Simon Field MW is given a typically warm welcome at Château Cheval Blanc, where he enjoys the “sweetness and austerity” of the St-Emilion thoroughbred’s 2022 vintage.
Amidst the plethora of charts and tables used to describe Bordeaux (rainfall by month, sunshine hours compared with previous years, tartaric acidity versus pH levels in the must, etc etc) a more whimsical graph may plot the reputation of a château against the warmth of the welcome offered when one visits. Given that more than 6,000 professionals descended on Bordeaux to sample the ‘22s in mid-April, one might have suspected a downward trajectory, or at the very least a near-horizontal running along the X axis. One of the more pleasing enigmas, in my experience at least, is how this proves not to be the case at all; quite the reverse. One has only to think of the generosity of insight and genuine warmth of spirit from doyens such as Alexandre and Guillaume Thienpont (VCC), Jacques Thienpont (Le Pin), Edouard Vauthier (Ausone), and Olivier Berrouet (Petrus) inter alia, to underline the point. How on earth do they manage it? Who can say. The technical director is, after all, primarily concerned with making the wine. A spirit of confidence and self-belief, not without genuine humility, seems to be the answer.

» Supplied data
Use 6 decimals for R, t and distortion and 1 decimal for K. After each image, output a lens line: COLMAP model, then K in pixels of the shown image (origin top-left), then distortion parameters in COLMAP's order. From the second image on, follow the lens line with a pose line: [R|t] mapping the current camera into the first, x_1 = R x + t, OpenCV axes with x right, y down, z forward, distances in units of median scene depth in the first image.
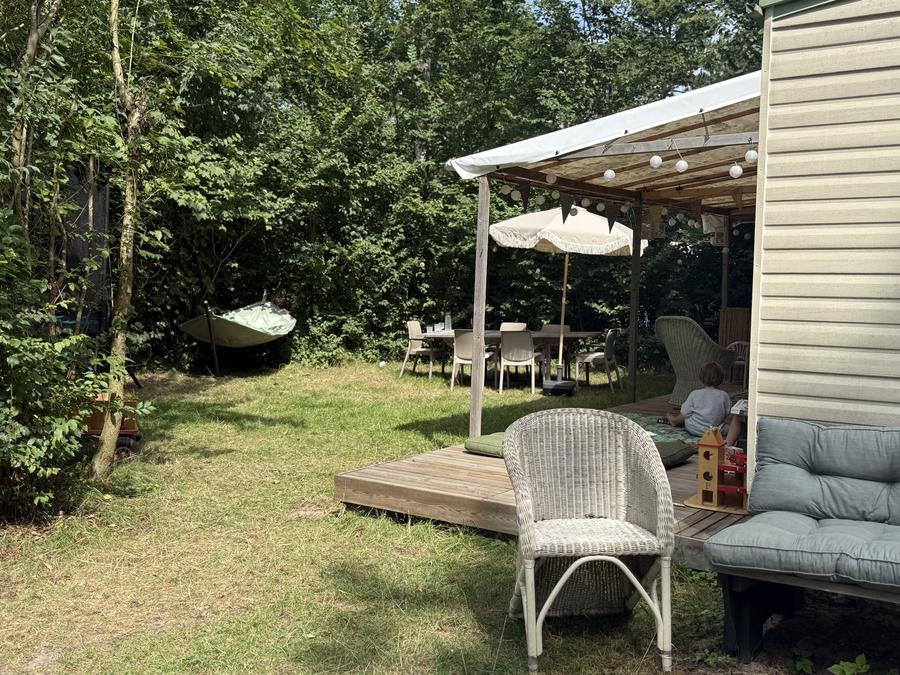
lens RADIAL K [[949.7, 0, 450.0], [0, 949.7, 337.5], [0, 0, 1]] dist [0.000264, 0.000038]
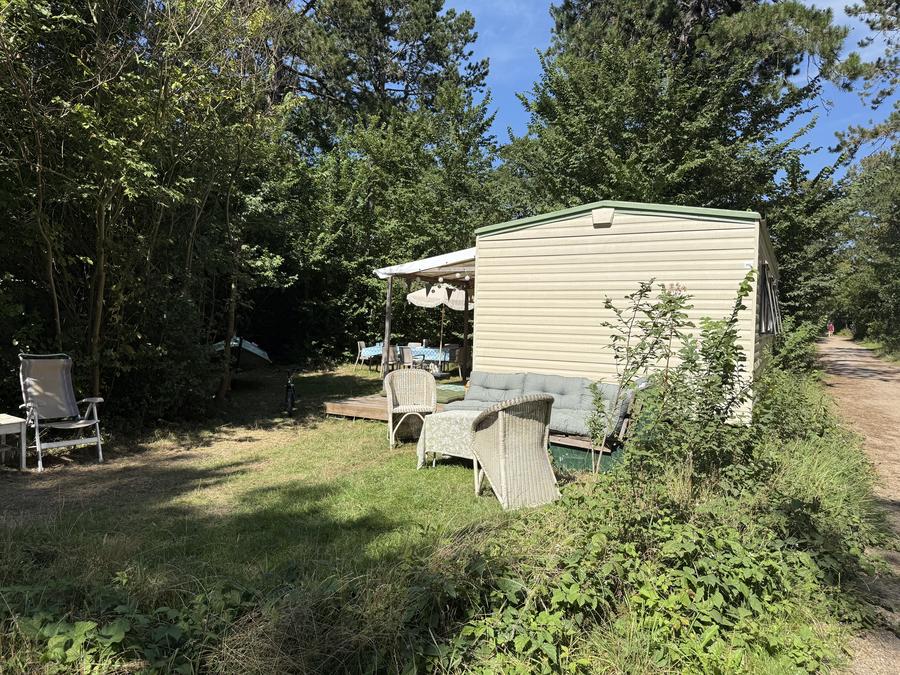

» Your tasks
1) According to the Cheval Blanc article, how many professionals came to Bordeaux in mid-April to sample the '22s?
2) In the Cheval Blanc article, why might one have expected a downward trajectory or a near-horizontal line on the graph of welcome warmth?
3) Transcribe the Cheval Blanc article from "Simon Field MW" up to and including "thoroughbred’s 2022 vintage.".

» Answers to the tasks
1) More than 6,000.

2) More than 6,000 professionals descended on Bordeaux in mid-April to sample the '22s. That number suggested the welcome might cool or stay flat. The writer notes that this proves not to be the case at all, and that the reverse holds.

3)
Simon Field MW is given a typically warm welcome at Château Cheval Blanc, where he enjoys the “sweetness and austerity” of the St-Emilion thoroughbred’s 2022 vintage.